Reporter: Namira Daufina, Wuwun Nafsiah | Editor: Barratut Taqiyyah Rafie
JAKARTA. Pergerakan harga logam industri sejak awal tahun 2016 cukup positif. Sejumlah kebijakan pemerintah serta produsen dalam membatasi produksi dan menahan pasokan bisa membuat harga komoditas logam industri membaik.
Cuma, sentimen negatif masih membayangi komoditas ini. Yakni perlambatan ekonomi China dan rencana kenaikan suku bunga The Fed. Meski begitu, tak semua komoditas logam industri berprospek kelam.
Inilah ulasannya:
- Timah
Harga timah menguat terbantu pasokan ke pasar global yang menyusut. Mengutip Bloomberg, Jumat (3/6) lalu, harga timah untuk kontrak pengiriman tiga bulan di London Metal Exchange melesat 1,94% ke level US$ 16.590 per metrik ton.
Sejak awal tahun harga timah sudah naik 13,98%. "Kebijakan Indonesia membuat pasokan global turut mengempis," jelas Wahyu Tri Wibowo, analis Central Capital Futures. Indonesia sebagai eksportir timah terbesar di dunia memperketat ekspor timah.
Kuartal I 2016, ekspor turun 50% menjadi 9.710 ton. Saat pasokan mengempis, permintaan timah global justru menggeliat. Ini terlihat dari laporan impor timah China kuartal I-2016 naik menjadi 2.400 ton.
Ini membuat Wahyu optimistis harga timah hingga akhir tahun 2016 bakal menanjak. "Dengan peluang kenaikan suku bunga The Fed hanya satu kali dan pasokan global tetap kecil, harga bisa terus mengarah naik ke level US$ 18.000 per metrik ton," prediksi Wahyu.
- Nikel
Mengutip Bloomberg, Jumat (3/6) lalu, harga nikel untuk kontrak pengiriman tiga bulan di London Metal Exchange naik 0,29% ke US$ 8.495 per metrik ton dibanding hari sebelumnya. Namun, bila dihitung sejak awal tahun ini, harga terpangkas 3,68%.

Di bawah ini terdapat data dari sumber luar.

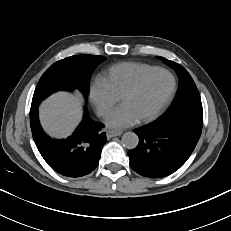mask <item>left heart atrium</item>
Returning <instances> with one entry per match:
<instances>
[{
	"instance_id": "39dd6f15",
	"label": "left heart atrium",
	"mask_w": 231,
	"mask_h": 231,
	"mask_svg": "<svg viewBox=\"0 0 231 231\" xmlns=\"http://www.w3.org/2000/svg\"><path fill=\"white\" fill-rule=\"evenodd\" d=\"M138 120L133 110L128 105L123 104L108 115L106 125L109 128L120 129L131 126Z\"/></svg>"
}]
</instances>
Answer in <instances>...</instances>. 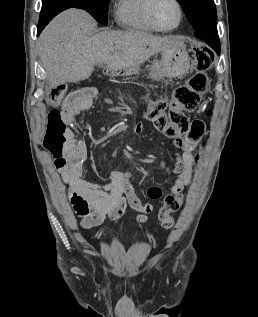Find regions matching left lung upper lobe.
<instances>
[{"label":"left lung upper lobe","instance_id":"left-lung-upper-lobe-1","mask_svg":"<svg viewBox=\"0 0 258 317\" xmlns=\"http://www.w3.org/2000/svg\"><path fill=\"white\" fill-rule=\"evenodd\" d=\"M194 30L217 28V12L214 0H177Z\"/></svg>","mask_w":258,"mask_h":317}]
</instances>
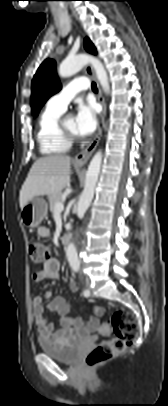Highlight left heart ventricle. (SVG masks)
I'll return each instance as SVG.
<instances>
[{
  "label": "left heart ventricle",
  "mask_w": 168,
  "mask_h": 406,
  "mask_svg": "<svg viewBox=\"0 0 168 406\" xmlns=\"http://www.w3.org/2000/svg\"><path fill=\"white\" fill-rule=\"evenodd\" d=\"M64 126L70 132L77 134L75 129V119L73 116H67L64 119Z\"/></svg>",
  "instance_id": "1"
}]
</instances>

Andri Hardianto, Research & Analyst Asia Tradepoint Futures bilang, penurunan harga nikel karena konsumsi global lemah hingga pasokan tidak terserap. Surplus produksi tahun ini diprediksi bisa 90.000 metrik ton.

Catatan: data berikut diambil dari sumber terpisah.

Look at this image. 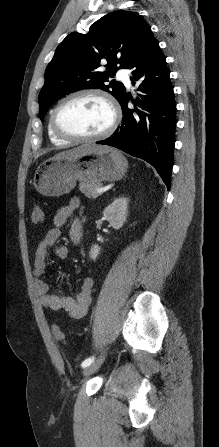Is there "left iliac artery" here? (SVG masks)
<instances>
[{
	"label": "left iliac artery",
	"instance_id": "left-iliac-artery-1",
	"mask_svg": "<svg viewBox=\"0 0 219 447\" xmlns=\"http://www.w3.org/2000/svg\"><path fill=\"white\" fill-rule=\"evenodd\" d=\"M94 361V357L87 358L84 360L81 364L82 368H85L86 366L90 365Z\"/></svg>",
	"mask_w": 219,
	"mask_h": 447
}]
</instances>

"Ditambah Filipina muncul sebagai salah satu negara produsen terbesar nikel," kata Andri.
Tekanan fundamental ini juga membuat harga nikel merosot ke titik terendah di US$ 7.595 per metrik ton pada 11 Februari 2016 lalu. Ini adalah harga terendah sejak Desember 2002 silam. Harga nikel masih akan tertekan.

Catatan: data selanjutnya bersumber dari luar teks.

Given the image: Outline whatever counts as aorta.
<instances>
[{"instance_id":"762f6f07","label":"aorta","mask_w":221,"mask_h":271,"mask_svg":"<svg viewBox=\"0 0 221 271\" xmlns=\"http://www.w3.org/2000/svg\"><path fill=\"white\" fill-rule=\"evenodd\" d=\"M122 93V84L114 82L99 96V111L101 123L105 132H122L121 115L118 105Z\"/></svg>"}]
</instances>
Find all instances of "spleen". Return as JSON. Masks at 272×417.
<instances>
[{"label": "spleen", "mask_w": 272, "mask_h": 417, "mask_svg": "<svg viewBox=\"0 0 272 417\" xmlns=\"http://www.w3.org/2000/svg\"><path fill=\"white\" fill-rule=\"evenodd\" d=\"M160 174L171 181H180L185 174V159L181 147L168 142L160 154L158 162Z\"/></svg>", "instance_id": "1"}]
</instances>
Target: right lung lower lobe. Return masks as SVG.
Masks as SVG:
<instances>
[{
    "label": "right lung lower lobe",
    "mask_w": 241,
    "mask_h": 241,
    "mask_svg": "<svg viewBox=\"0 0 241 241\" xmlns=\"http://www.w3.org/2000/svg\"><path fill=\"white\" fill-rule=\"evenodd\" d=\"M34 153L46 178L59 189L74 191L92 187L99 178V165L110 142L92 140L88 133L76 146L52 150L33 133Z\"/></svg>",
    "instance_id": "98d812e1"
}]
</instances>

Spekulasi kenaikan suku bunga The Fed makin menguat turut membebani harga. Andri belum melihat ada faktor yang bisa mendorong harga nikel naik tahun ini.
Cuma, nikel tak akan kembali turun ke level terendah. Macquarie Bank memprediksi, permintaan nikel global tahun ini akan tumbuh 4,4% dibanding tahun lalu. Demo pekerja di salah satu tambang terbesar nikel Cerro Matoso milik South32 Ltd juga bakal memangkas pasokan.
Andri memprediksi, harga nikel akan bergulir di kisaran US$ 8.000–US$ 8.200 per metrik ton di akhir tahun 2016.